Zulip Chat Archive
Stream: general
Topic: feature request: conv perm
Johan Commelin (Feb 15 2019 at 08:01):
How hard is it to write a tactic that works like this:
-- goal is ⇑v ↑(x.snd) * ⇑v (y.fst) * ((⇑v ((y.snd).val))⁻¹ * (⇑v ((x.snd).val))⁻¹) ≤⇑v (y.fst) * (⇑v ((y.snd).val))⁻¹ conv { to_lhs, -- goal is ⇑v ↑(x.snd) * ⇑v (y.fst) * ((⇑v ((y.snd).val))⁻¹ * (⇑v ((x.snd).val))⁻¹) perm "(1 * 4) * (2 * 3)", -- goal is (⇑v ↑(x.snd) * (⇑v ((x.snd).val))⁻¹)) * (⇑v (y.fst) * (⇑v ((y.snd).val))⁻¹) }, -- goal is (⇑v ↑(x.snd) * (⇑v ((x.snd).val))⁻¹)) * (⇑v (y.fst) * (⇑v ((y.snd).val))⁻¹) ≤⇑v (y.fst) * (⇑v ((y.snd).val))⁻¹ apply mul_le_mul_left, -- etc
Johan Commelin (Feb 15 2019 at 08:02):
Some sort of permutation tactic would be very helpful, I feel.
Johan Commelin (Feb 15 2019 at 08:03):
The problem with rw show what_I_have = what_I_want is that you run into type class issues with writing that down. In the rw show doesn't have all the typing context that the perm tactic would have.
Mario Carneiro (Feb 15 2019 at 08:08):
I think the given syntax is underdetermined, if you say there's only three things what if there are multiple ways to split it up into three parts? Also I think we can do without the quotes
Johan Commelin (Feb 15 2019 at 08:09):
I haven't thought hard about the syntax...
Mario Carneiro (Feb 15 2019 at 08:10):
what about something more like perm a * b * (c * d) => (a * d) * (b * c)?
Mario Carneiro (Feb 15 2019 at 08:10):
where the thing on the left is a pattern that binds the names on the right
Johan Commelin (Feb 15 2019 at 08:17):
It would be more verbose, but I why it's needed
Mario Carneiro (Feb 15 2019 at 08:29):
we could do it your way but I'm worried about lack of transparency. Indexes are generally bad at explaining what is being referred to
Mario Carneiro (Feb 15 2019 at 08:30):
Also there are more complicated examples like perm a * b + c * d => d * c + a * b where it's less obvious what the atoms of the permutation are
Johan Commelin (Feb 15 2019 at 08:31):
Yes, so yours is better!
Johan Commelin (Feb 15 2019 at 08:31):
How hard is it to actually write such a tactic?

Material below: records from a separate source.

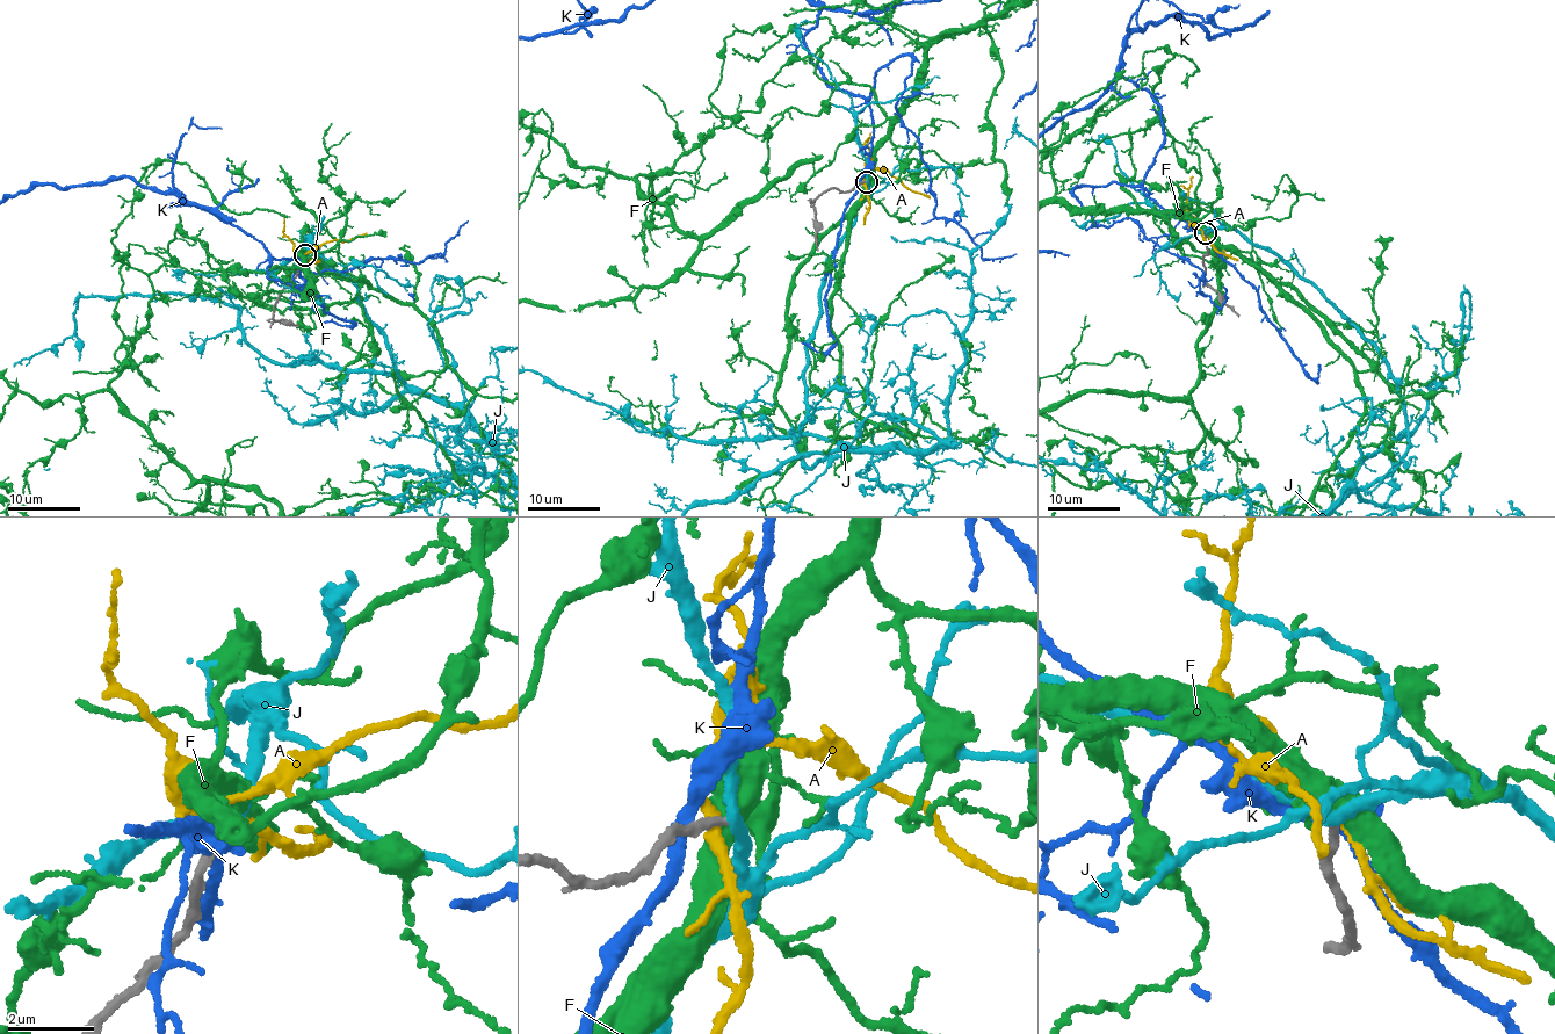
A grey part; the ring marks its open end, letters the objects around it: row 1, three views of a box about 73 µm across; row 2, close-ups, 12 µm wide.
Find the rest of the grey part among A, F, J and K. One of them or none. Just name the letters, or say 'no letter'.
J

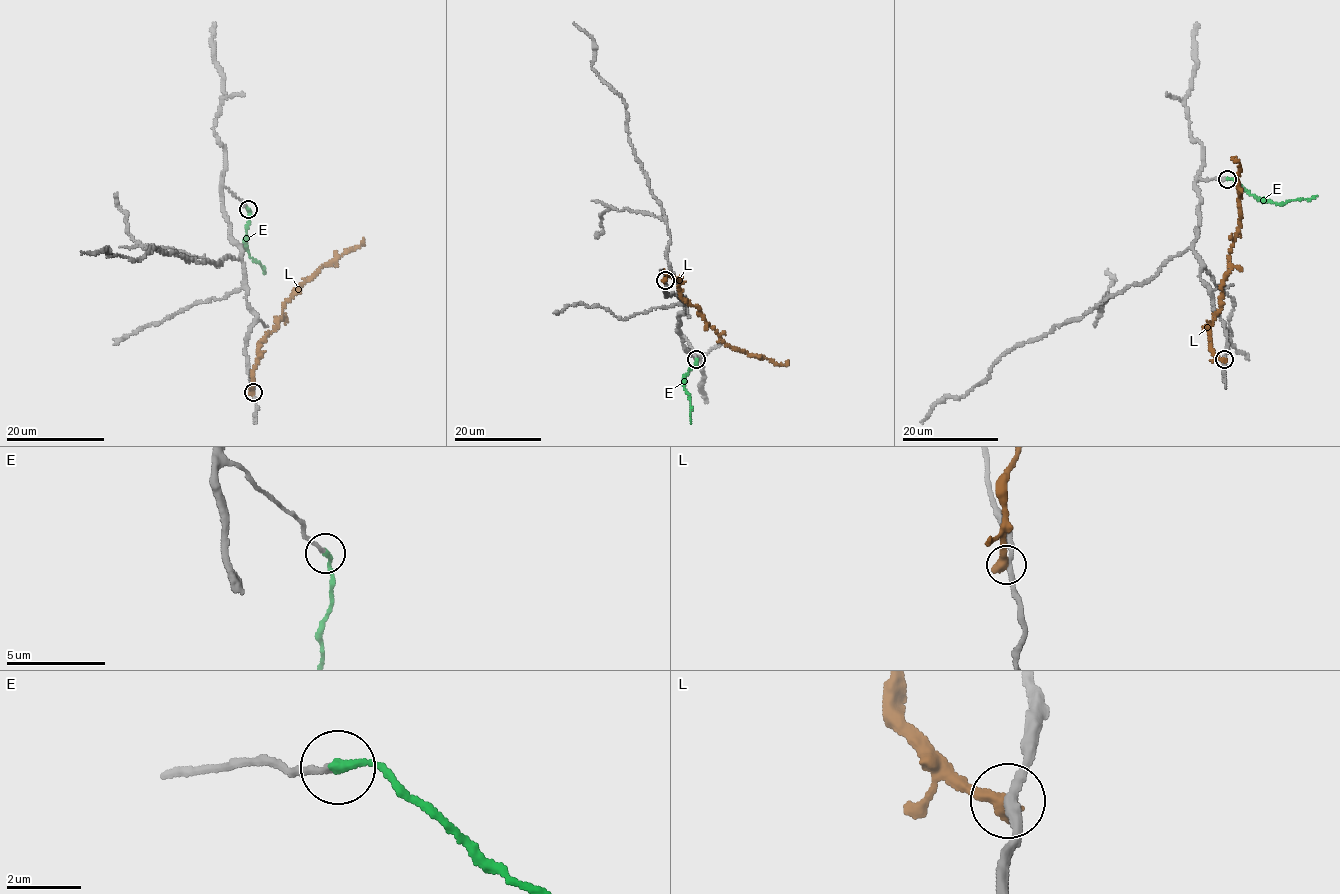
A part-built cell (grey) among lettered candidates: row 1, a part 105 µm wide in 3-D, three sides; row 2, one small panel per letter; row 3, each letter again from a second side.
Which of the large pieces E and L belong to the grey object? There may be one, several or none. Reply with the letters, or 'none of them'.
E

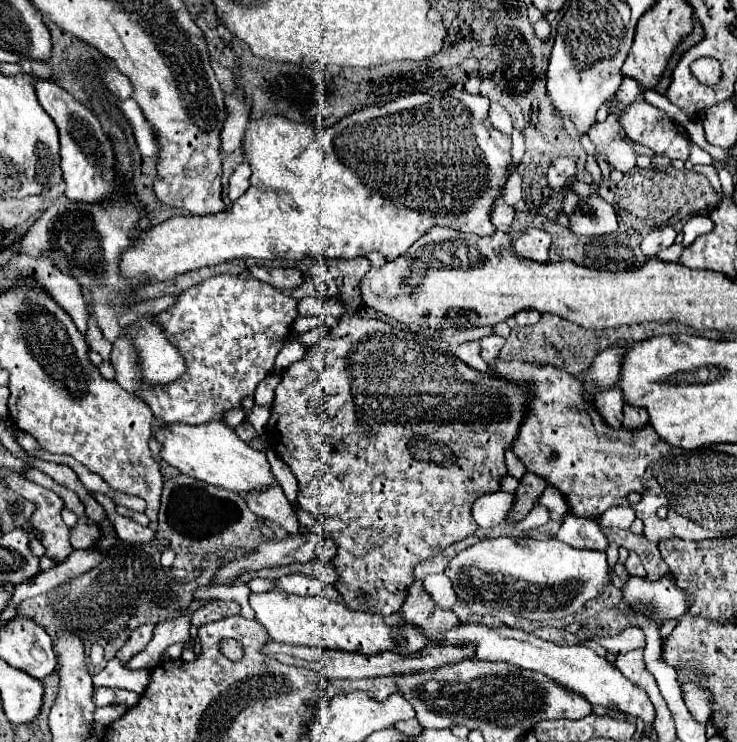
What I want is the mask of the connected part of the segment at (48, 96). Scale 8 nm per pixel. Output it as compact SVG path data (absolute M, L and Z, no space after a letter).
M35 78L33 86L35 86L35 94L37 94L39 104L55 120L55 124L59 128L61 170L63 170L63 178L67 184L65 196L69 200L77 200L77 202L91 202L91 200L101 202L117 186L117 176L113 170L115 158L113 158L111 144L107 142L107 134L103 130L103 124L91 114L91 110L87 106L83 106L79 100L75 100L59 84Z

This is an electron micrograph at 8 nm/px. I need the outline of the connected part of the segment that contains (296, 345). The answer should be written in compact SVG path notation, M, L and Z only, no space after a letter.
M287 340L285 346L281 348L281 352L277 354L277 360L275 360L275 368L279 370L285 370L287 366L291 366L293 362L299 362L303 360L307 354L307 346L301 344L299 340Z

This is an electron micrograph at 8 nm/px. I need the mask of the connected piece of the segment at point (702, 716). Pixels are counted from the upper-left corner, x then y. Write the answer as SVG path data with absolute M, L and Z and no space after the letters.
M689 682L683 684L681 690L683 690L683 698L685 698L685 704L687 704L691 716L699 724L705 726L711 718L711 692L699 688L697 684L689 684Z

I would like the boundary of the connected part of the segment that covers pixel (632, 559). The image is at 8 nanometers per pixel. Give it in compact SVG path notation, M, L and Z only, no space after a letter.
M629 552L629 556L624 565L628 574L631 576L641 576L641 578L647 576L647 574L645 574L645 568L643 568L643 564L641 564L641 558L639 558L635 552Z

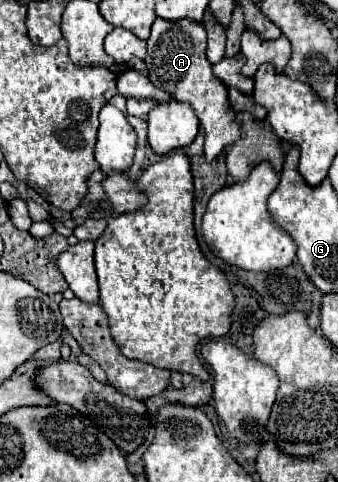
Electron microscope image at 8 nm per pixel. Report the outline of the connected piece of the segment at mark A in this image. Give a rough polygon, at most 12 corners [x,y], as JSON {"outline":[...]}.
{"outline":[[156,18],[144,62],[204,128],[208,162],[240,140],[206,32]]}

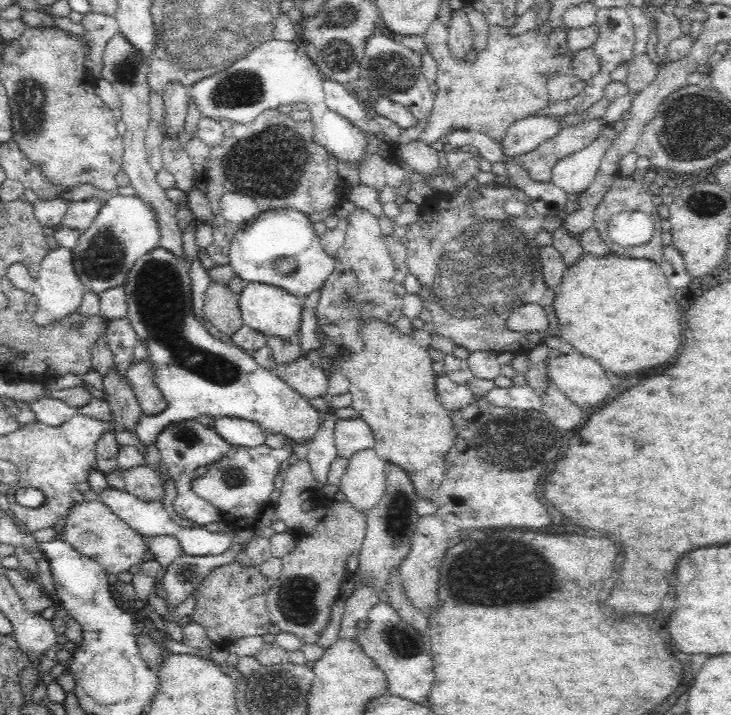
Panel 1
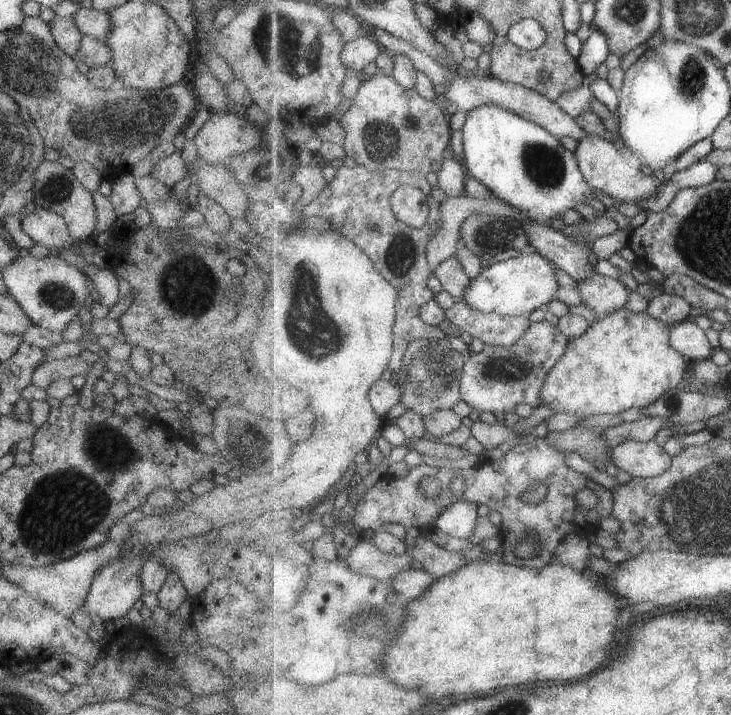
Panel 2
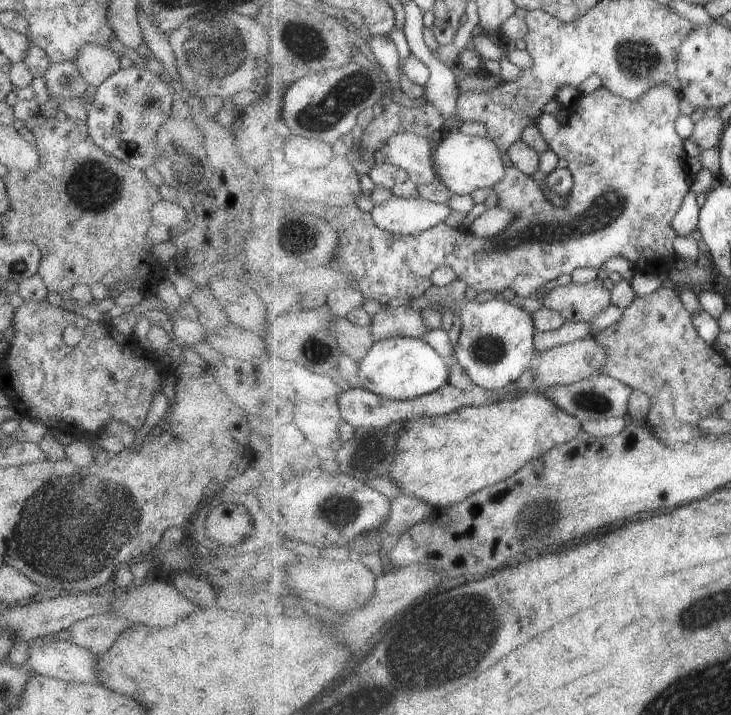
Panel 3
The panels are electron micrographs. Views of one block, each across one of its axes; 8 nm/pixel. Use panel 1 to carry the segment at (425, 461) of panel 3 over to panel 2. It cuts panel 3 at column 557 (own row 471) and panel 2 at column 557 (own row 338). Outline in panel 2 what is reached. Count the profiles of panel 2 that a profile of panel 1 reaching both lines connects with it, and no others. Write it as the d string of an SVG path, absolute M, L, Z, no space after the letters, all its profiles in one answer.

Mario Carneiro (Feb 15 2019 at 08:31):
good question. Would it match subterms or just the whole target?
Johan Commelin (Feb 15 2019 at 08:33):
Hmmm, matching subterms is probably better in the long run, right?
Johan Commelin (Feb 15 2019 at 08:33):
It would also avoid the conv part.
Mario Carneiro (Feb 15 2019 at 08:36):
it will be easier to use but possibly also harder to control, like rw
Johan Commelin (Feb 15 2019 at 08:38):
I see. But maybe we can use _s to guide Lean to the right subterm?
Mario Carneiro (Feb 15 2019 at 08:40):
That goes into my plans for more elaborate conv patterns
Mario Carneiro (Feb 15 2019 at 08:41):
Stuff like conv x in (foo (x + _)) to focus on the first summand of the argument to foo
Mario Carneiro (Feb 15 2019 at 08:41):
assuming foo ... is a subterm of the goal
Johan Commelin (Feb 15 2019 at 08:43):
If conv becomes more powerful, that'd be great! And then there is no problem with perm matching on the whole goal.
Johan Commelin (Feb 15 2019 at 08:43):
Seperation of concerns, I guess?
Last updated: Dec 20 2023 at 11:08 UTC